### [Task details]
Each line containing the string "locker" should be copied out of the entries.

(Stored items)
------------------------------------------------

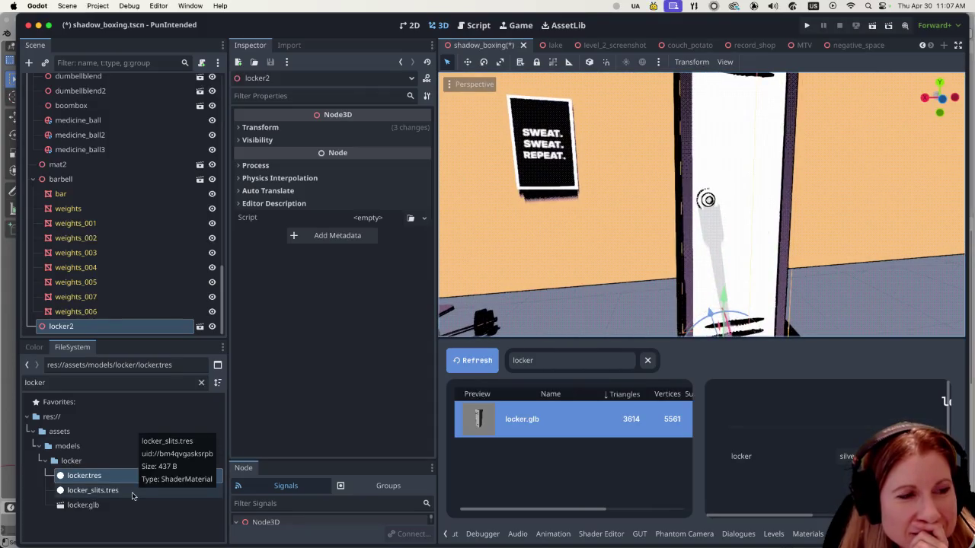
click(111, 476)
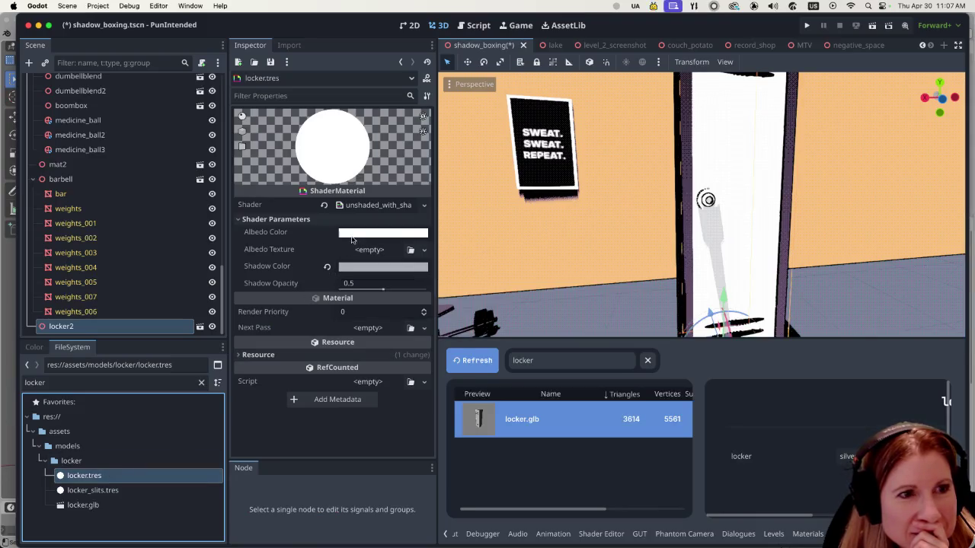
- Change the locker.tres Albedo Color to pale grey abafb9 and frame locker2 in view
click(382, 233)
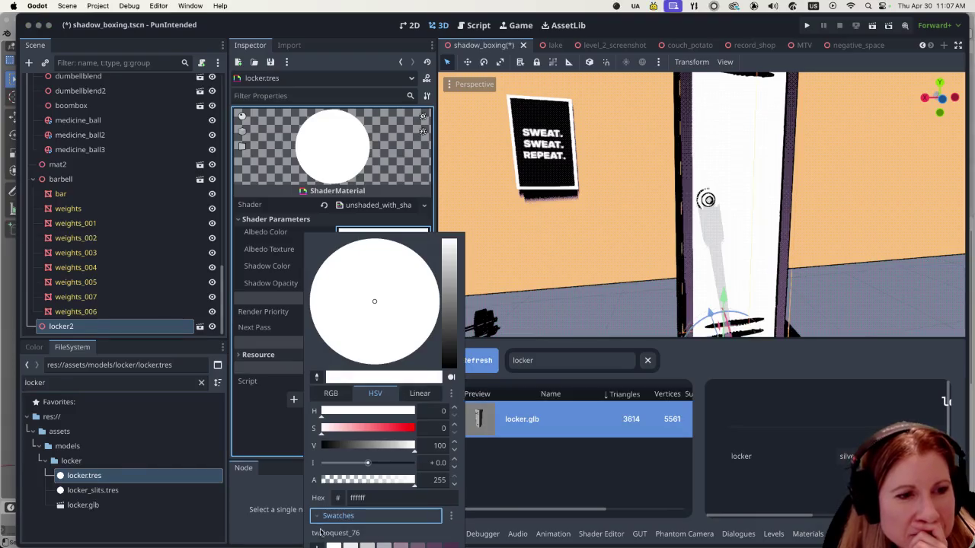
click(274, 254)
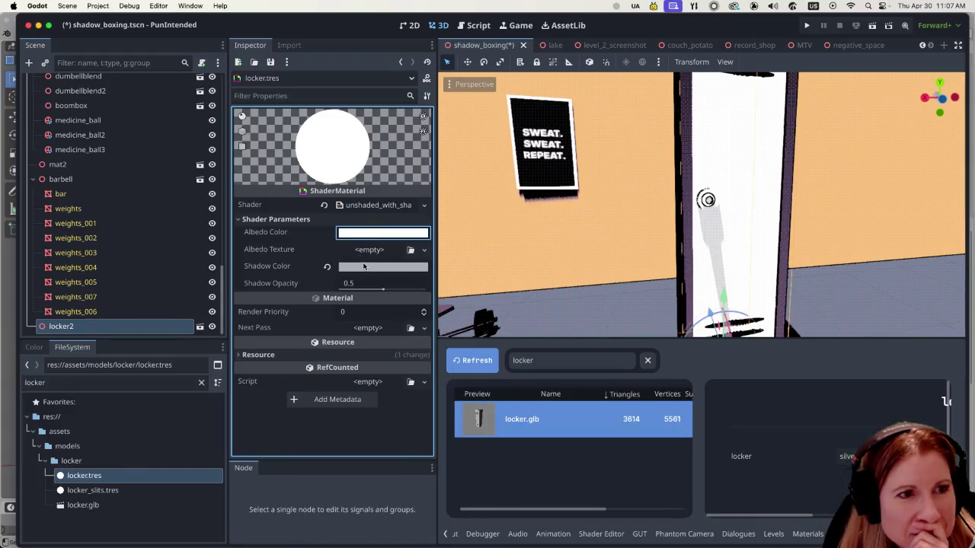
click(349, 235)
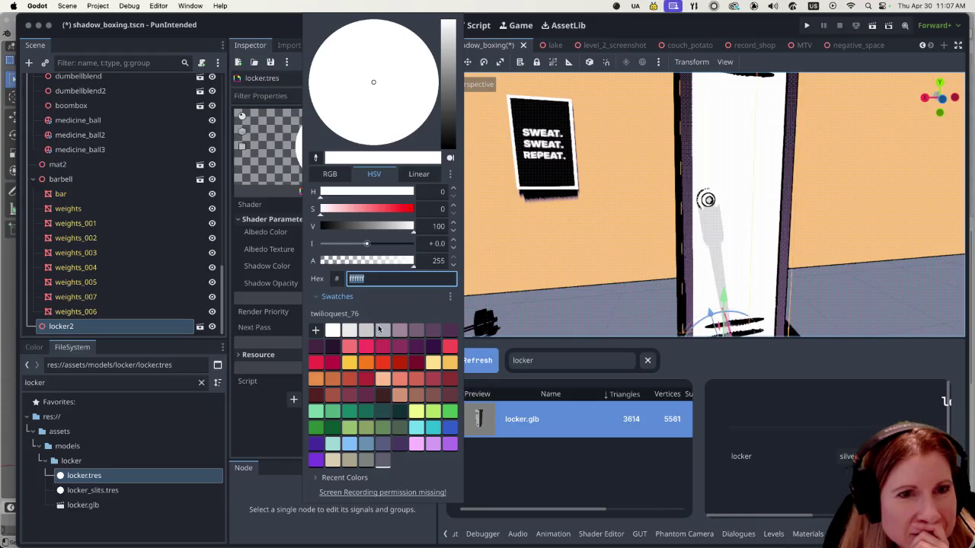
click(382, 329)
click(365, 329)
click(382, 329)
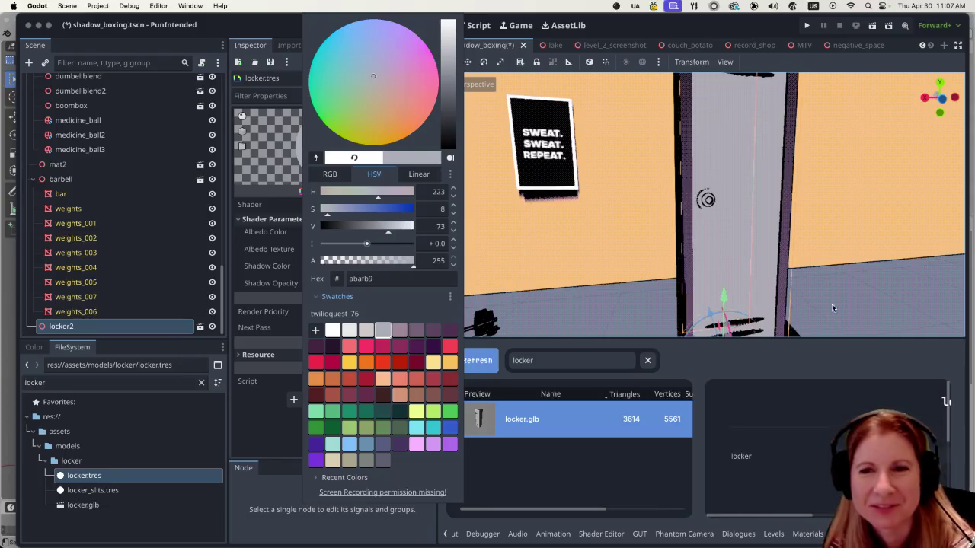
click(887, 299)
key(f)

------------------------------------------------

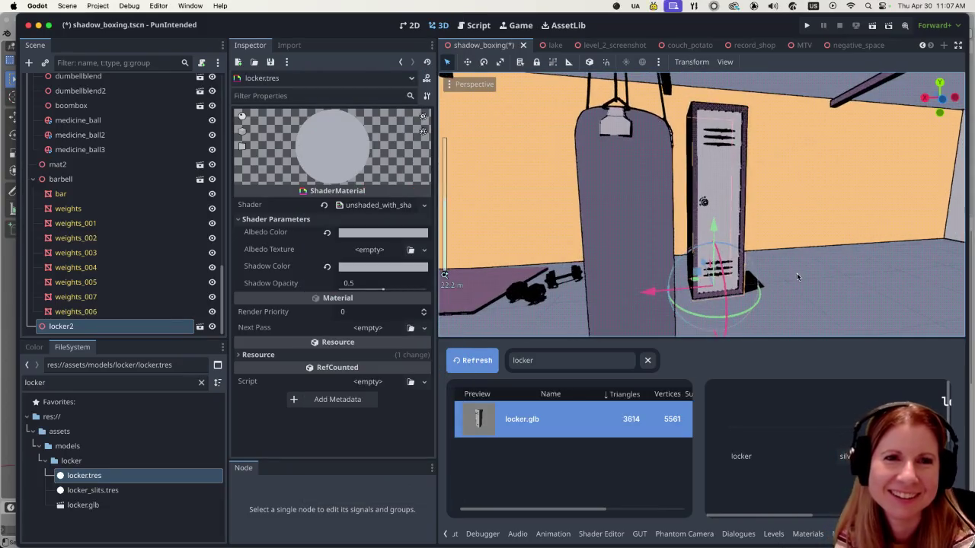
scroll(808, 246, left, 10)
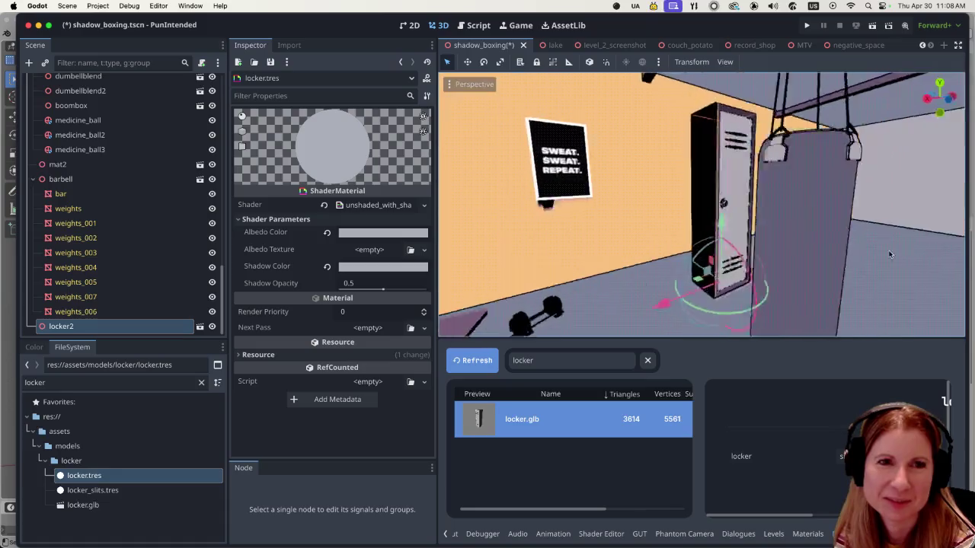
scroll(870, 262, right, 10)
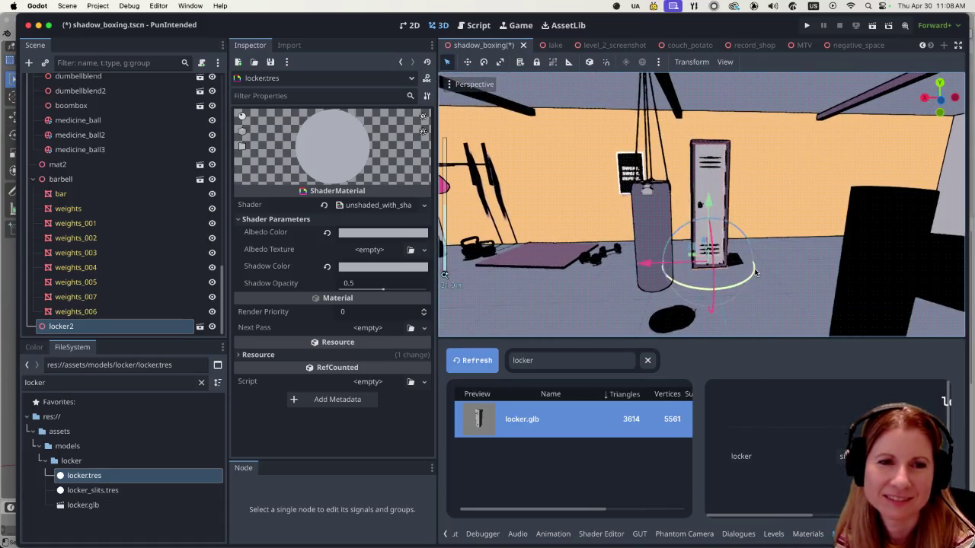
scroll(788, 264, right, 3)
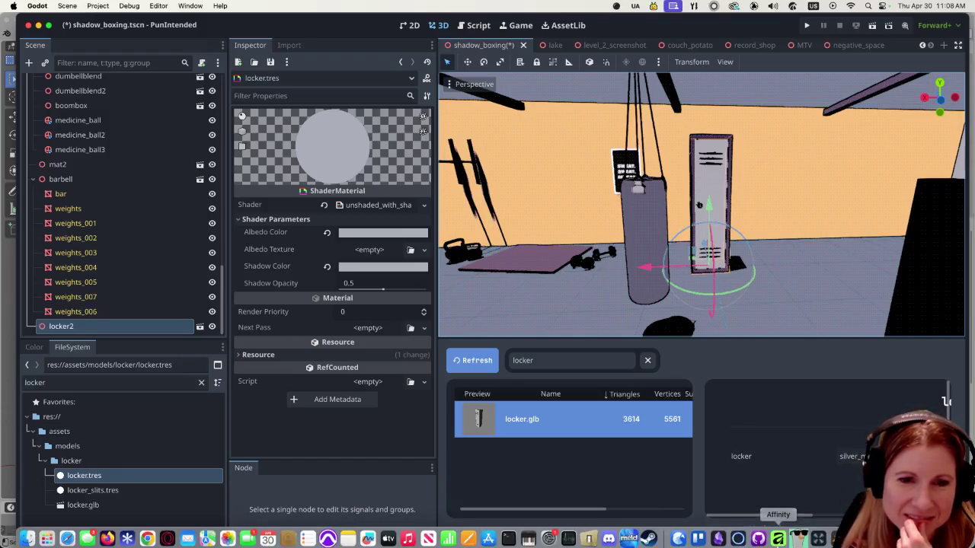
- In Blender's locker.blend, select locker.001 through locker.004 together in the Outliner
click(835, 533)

------------------------------------------------

### [Solution below]
- Change the locker.tres Albedo Color to pale grey abafb9 and frame locker2 in view
- In Blender's locker.blend, select locker.001 through locker.004 together in the Outliner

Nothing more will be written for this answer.